◆ Required action:
Verbatim copy, images removed: write out the entries below.

Start of Task input

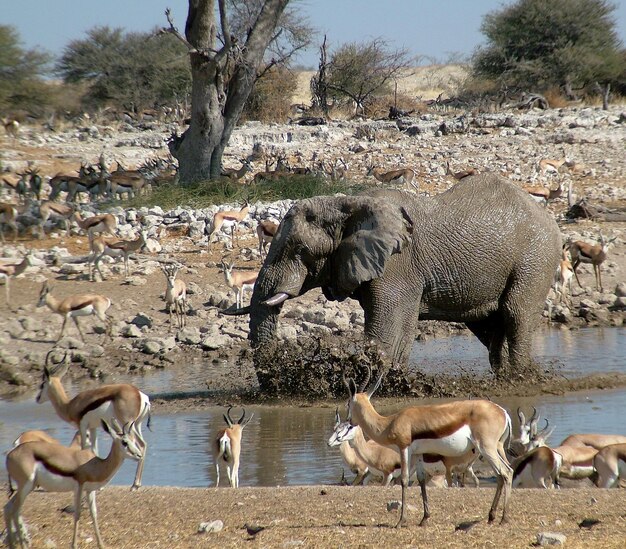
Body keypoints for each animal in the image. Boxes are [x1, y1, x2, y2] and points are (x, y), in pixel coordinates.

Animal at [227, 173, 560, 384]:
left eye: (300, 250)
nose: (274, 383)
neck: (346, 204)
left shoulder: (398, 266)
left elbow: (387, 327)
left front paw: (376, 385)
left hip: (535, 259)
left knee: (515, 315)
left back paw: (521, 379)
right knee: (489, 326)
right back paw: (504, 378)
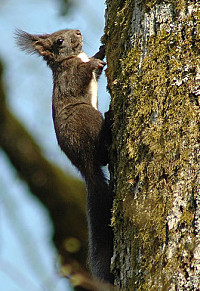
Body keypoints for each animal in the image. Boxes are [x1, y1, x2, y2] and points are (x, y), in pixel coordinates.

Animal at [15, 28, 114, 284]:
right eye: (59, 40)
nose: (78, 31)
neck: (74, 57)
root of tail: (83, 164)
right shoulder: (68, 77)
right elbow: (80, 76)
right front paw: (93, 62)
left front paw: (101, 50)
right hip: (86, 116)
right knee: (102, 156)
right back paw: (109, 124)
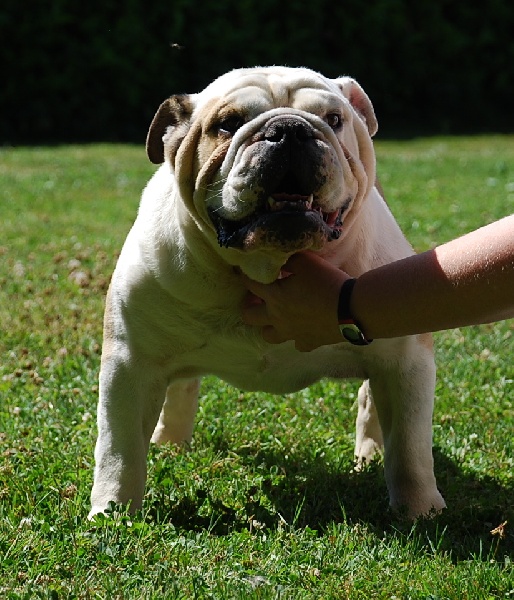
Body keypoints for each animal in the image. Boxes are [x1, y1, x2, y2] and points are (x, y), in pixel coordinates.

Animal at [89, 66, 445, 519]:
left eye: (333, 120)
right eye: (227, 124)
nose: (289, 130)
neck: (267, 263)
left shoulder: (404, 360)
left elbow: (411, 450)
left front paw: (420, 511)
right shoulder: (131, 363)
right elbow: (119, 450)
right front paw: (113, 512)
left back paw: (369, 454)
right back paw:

End of Task input

◆ Task response:
Body keypoints for each animal in the image. Boxes are [x1, y1, x2, y2] and points are (x, y), in pixel coordinates.

Animal at [227, 173, 560, 384]:
left eye: (300, 250)
nose: (274, 383)
neck: (346, 204)
left shoulder: (398, 266)
left elbow: (387, 327)
left front paw: (376, 385)
left hip: (535, 259)
left knee: (515, 315)
left back paw: (521, 379)
right knee: (489, 326)
right back paw: (504, 378)
Body keypoints for each animal in the image. Boxes are [x1, y1, x2, y2] and points are (x, y), in pixel coordinates.

Animal at [15, 28, 114, 284]:
right eye: (59, 40)
nose: (78, 31)
neck: (74, 57)
root of tail: (83, 164)
right shoulder: (68, 77)
right elbow: (80, 76)
right front paw: (93, 62)
left front paw: (101, 50)
right hip: (86, 116)
right knee: (102, 156)
right back paw: (109, 124)
Body keypoints for each animal in the image. Boxes are [x1, y1, x2, y2] and points are (x, y), in pixel coordinates.

Animal at [89, 66, 445, 519]:
left eye: (333, 120)
right eye: (227, 124)
nose: (289, 130)
neck: (267, 263)
left shoulder: (404, 360)
left elbow: (411, 450)
left front paw: (420, 511)
right shoulder: (131, 363)
right elbow: (119, 450)
right front paw: (113, 512)
left back paw: (369, 454)
right back paw:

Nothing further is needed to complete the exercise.